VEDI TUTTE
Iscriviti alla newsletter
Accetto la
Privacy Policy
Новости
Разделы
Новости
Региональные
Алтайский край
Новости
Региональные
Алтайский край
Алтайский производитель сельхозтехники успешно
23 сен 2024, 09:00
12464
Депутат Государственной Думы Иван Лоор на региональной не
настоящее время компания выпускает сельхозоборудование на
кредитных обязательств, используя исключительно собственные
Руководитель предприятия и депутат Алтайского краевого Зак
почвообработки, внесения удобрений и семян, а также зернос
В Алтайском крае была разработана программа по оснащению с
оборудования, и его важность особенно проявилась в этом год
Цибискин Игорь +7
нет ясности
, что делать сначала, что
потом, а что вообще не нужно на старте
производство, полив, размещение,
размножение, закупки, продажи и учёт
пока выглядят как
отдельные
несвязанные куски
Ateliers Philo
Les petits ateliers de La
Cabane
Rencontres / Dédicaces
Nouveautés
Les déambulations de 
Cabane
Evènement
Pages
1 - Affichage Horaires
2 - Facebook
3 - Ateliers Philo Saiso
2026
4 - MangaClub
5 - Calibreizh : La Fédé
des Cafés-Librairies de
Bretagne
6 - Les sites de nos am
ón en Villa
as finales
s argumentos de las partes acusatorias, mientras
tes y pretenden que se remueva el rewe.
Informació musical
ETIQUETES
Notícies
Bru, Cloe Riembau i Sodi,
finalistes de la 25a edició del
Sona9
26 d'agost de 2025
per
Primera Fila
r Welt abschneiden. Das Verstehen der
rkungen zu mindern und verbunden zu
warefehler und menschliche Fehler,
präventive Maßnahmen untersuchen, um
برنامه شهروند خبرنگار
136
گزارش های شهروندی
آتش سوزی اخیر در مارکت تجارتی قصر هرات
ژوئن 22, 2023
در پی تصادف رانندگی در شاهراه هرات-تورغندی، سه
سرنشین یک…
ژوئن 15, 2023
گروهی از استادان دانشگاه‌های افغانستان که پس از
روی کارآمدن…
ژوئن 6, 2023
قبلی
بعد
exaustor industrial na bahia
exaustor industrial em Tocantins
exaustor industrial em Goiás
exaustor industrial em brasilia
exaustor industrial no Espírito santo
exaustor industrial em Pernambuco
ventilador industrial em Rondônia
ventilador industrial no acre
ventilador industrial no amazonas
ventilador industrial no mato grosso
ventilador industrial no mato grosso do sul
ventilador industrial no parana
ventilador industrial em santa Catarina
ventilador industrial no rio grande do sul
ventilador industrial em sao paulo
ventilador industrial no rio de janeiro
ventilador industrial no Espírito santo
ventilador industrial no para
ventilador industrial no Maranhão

*TASK DETAILS*: In the material above, transcribe exactly the lines beginning at the one with "des Cafés-Librairies de" and ending at the one with "exaustor industrial em brasilia", both included.

*SOLUTION BELOW*:
des Cafés-Librairies de
Bretagne
6 - Les sites de nos am
ón en Villa
as finales
s argumentos de las partes acusatorias, mientras
tes y pretenden que se remueva el rewe.
Informació musical
ETIQUETES
Notícies
Bru, Cloe Riembau i Sodi,
finalistes de la 25a edició del
Sona9
26 d'agost de 2025
per
Primera Fila
r Welt abschneiden. Das Verstehen der
rkungen zu mindern und verbunden zu
warefehler und menschliche Fehler,
präventive Maßnahmen untersuchen, um
برنامه شهروند خبرنگار
136
گزارش های شهروندی
آتش سوزی اخیر در مارکت تجارتی قصر هرات
ژوئن 22, 2023
در پی تصادف رانندگی در شاهراه هرات-تورغندی، سه
سرنشین یک…
ژوئن 15, 2023
گروهی از استادان دانشگاه‌های افغانستان که پس از
روی کارآمدن…
ژوئن 6, 2023
قبلی
بعد
exaustor industrial na bahia
exaustor industrial em Tocantins
exaustor industrial em Goiás
exaustor industrial em brasilia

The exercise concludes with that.